(Exercise prompt)
Scan the records for the word "pixels". Copy each line that includes it.

(Data under study)
◆ ◆ ◆ ◆ ◆

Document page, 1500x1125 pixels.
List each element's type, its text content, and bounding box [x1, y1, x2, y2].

◆ ◆ ◆ ◆ ◆

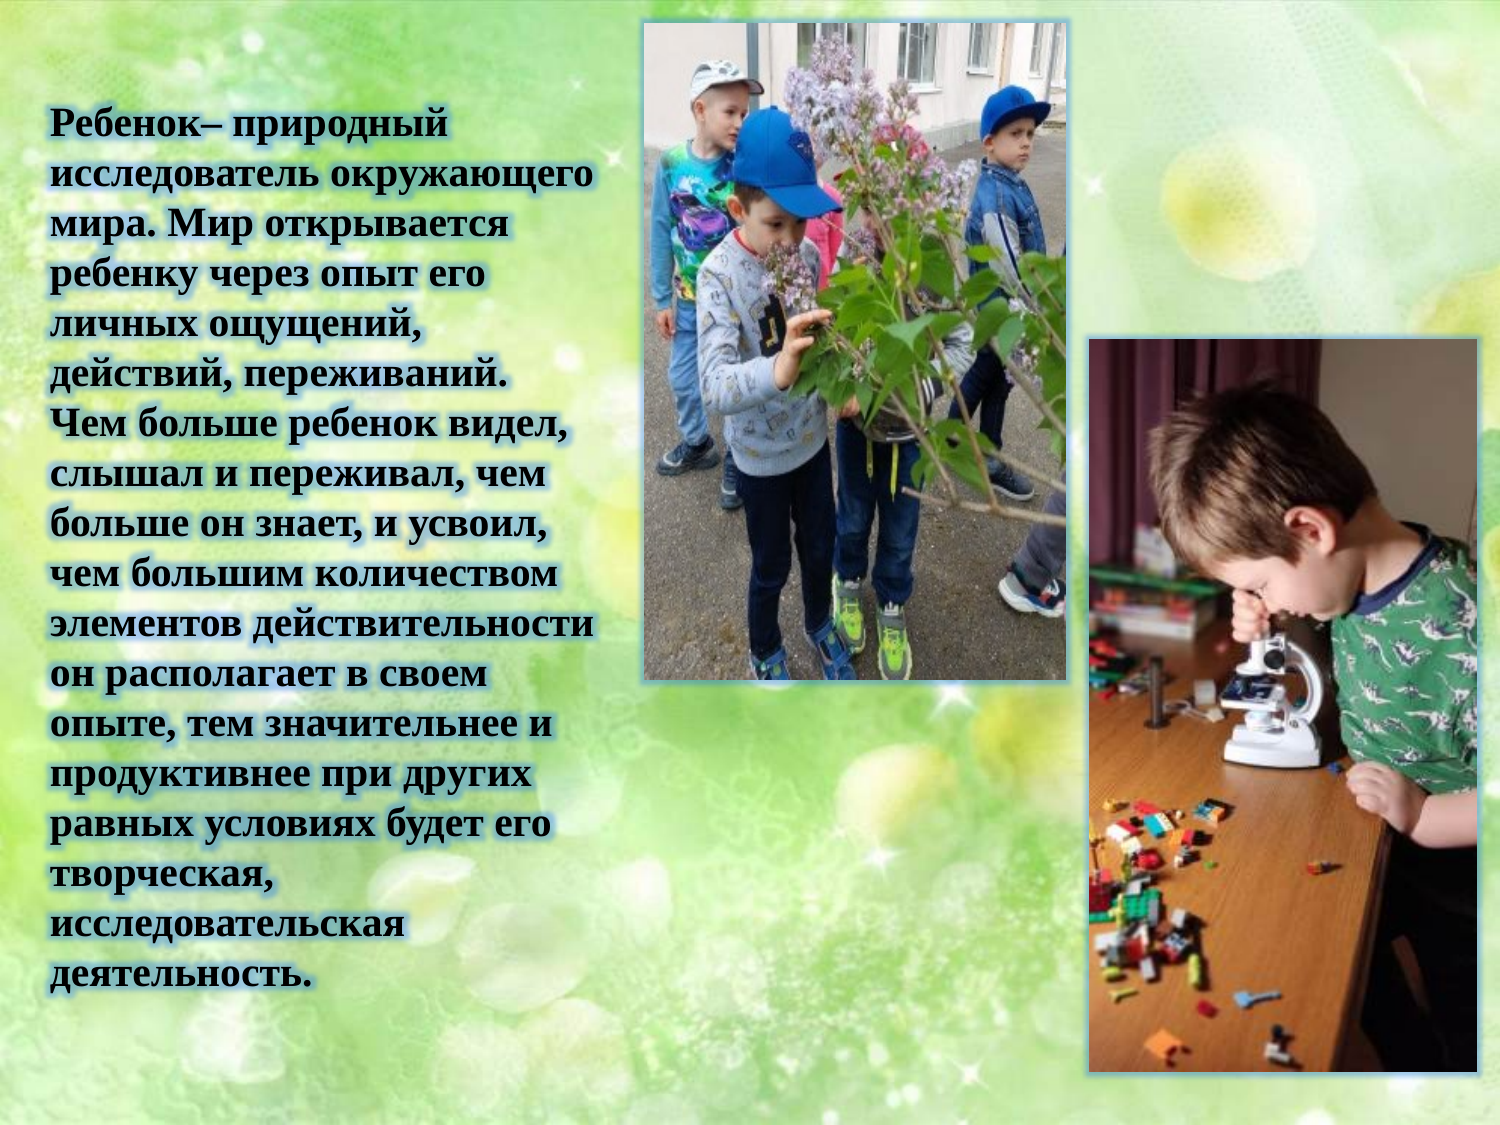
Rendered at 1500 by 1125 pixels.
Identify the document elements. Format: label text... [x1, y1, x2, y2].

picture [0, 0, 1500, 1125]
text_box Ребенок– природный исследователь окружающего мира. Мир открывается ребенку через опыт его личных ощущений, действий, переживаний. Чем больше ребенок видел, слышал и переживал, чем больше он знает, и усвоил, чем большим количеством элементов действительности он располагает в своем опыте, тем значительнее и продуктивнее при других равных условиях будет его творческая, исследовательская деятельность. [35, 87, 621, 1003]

◆ ◆ ◆ ◆ ◆

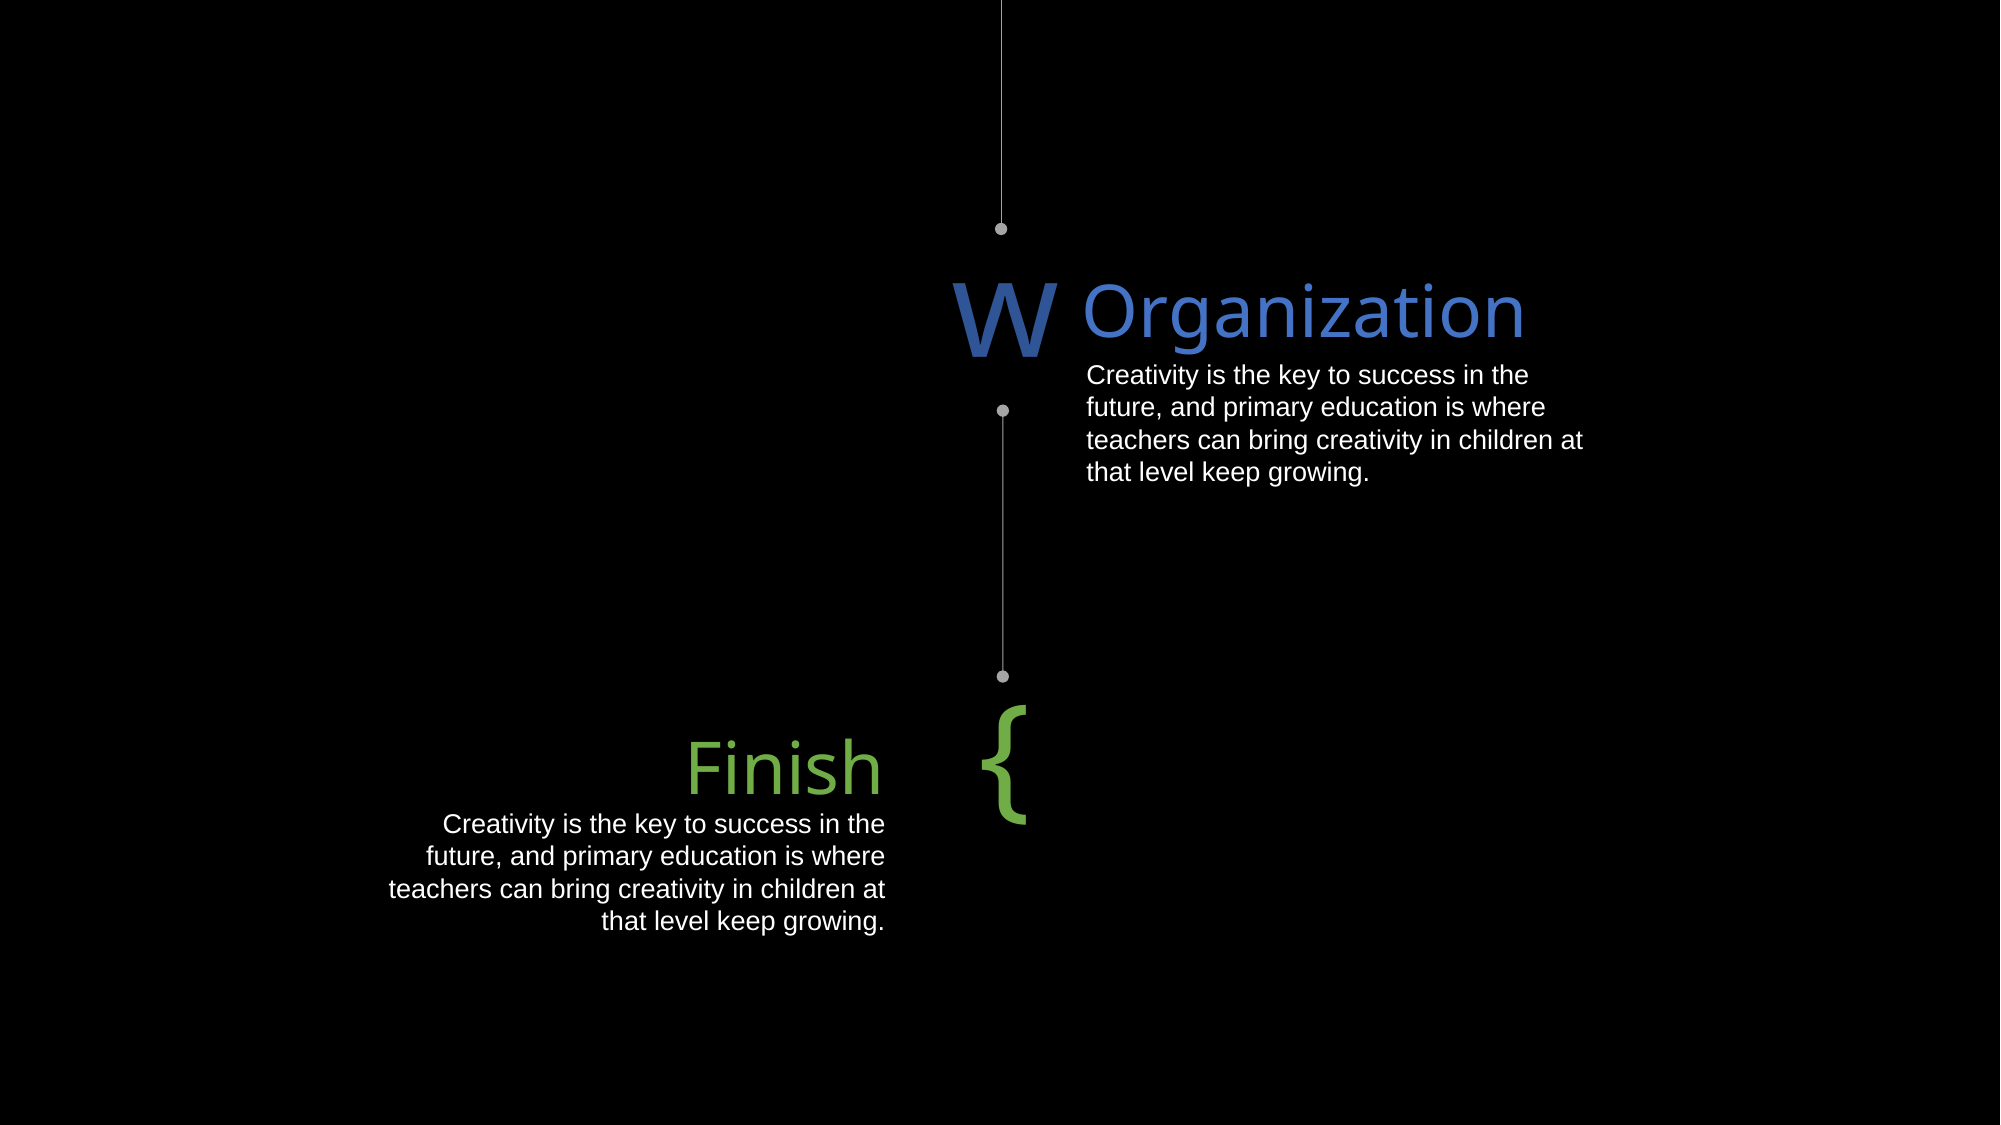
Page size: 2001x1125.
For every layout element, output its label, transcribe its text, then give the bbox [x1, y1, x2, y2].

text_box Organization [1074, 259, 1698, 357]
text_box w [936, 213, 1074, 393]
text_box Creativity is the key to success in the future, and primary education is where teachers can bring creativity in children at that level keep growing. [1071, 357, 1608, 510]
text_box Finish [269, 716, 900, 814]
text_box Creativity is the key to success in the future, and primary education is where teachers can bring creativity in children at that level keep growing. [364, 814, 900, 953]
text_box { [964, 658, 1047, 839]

◆ ◆ ◆ ◆ ◆

(Solution below)
Document page, 1500x1125 pixels.
Rendered at 1500 by 1125 pixels.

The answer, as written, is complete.